> **Problem**: Below is some data. Retype exactly the lines starting at the one with "Mass Transit |" and ending at the one with "STATE | $278,100 |".

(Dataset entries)
================

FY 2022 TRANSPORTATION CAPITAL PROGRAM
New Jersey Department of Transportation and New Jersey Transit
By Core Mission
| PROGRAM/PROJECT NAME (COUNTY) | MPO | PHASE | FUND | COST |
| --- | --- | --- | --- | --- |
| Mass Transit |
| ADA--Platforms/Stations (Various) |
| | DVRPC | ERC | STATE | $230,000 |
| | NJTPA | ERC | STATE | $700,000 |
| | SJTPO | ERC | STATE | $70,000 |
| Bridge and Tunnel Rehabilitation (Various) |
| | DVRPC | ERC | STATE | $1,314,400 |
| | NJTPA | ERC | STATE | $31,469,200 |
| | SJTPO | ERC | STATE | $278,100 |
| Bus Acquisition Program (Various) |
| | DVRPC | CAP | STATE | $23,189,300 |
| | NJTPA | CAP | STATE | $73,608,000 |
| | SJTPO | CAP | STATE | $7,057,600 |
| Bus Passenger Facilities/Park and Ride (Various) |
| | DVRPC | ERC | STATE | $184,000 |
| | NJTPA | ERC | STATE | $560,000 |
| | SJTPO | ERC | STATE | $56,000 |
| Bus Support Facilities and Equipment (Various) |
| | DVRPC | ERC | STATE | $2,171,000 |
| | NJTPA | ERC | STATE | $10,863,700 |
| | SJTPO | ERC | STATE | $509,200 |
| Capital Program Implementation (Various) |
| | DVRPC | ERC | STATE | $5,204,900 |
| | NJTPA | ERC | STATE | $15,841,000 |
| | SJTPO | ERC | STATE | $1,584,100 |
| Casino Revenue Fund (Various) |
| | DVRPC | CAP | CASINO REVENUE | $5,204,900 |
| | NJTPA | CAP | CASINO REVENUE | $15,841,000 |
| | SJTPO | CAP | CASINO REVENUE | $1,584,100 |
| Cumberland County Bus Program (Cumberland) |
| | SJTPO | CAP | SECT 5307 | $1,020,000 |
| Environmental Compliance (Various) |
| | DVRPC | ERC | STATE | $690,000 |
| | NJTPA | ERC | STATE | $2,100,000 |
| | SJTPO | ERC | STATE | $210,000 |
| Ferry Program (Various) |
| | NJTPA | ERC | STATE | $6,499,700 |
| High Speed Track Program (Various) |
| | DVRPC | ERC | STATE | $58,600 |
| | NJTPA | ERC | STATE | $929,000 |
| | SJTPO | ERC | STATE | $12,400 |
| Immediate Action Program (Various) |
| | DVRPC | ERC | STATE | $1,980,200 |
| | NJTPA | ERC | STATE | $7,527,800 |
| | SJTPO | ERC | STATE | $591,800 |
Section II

================

> **Written answer**:
| Mass Transit |
| ADA--Platforms/Stations (Various) |
| | DVRPC | ERC | STATE | $230,000 |
| | NJTPA | ERC | STATE | $700,000 |
| | SJTPO | ERC | STATE | $70,000 |
| Bridge and Tunnel Rehabilitation (Various) |
| | DVRPC | ERC | STATE | $1,314,400 |
| | NJTPA | ERC | STATE | $31,469,200 |
| | SJTPO | ERC | STATE | $278,100 |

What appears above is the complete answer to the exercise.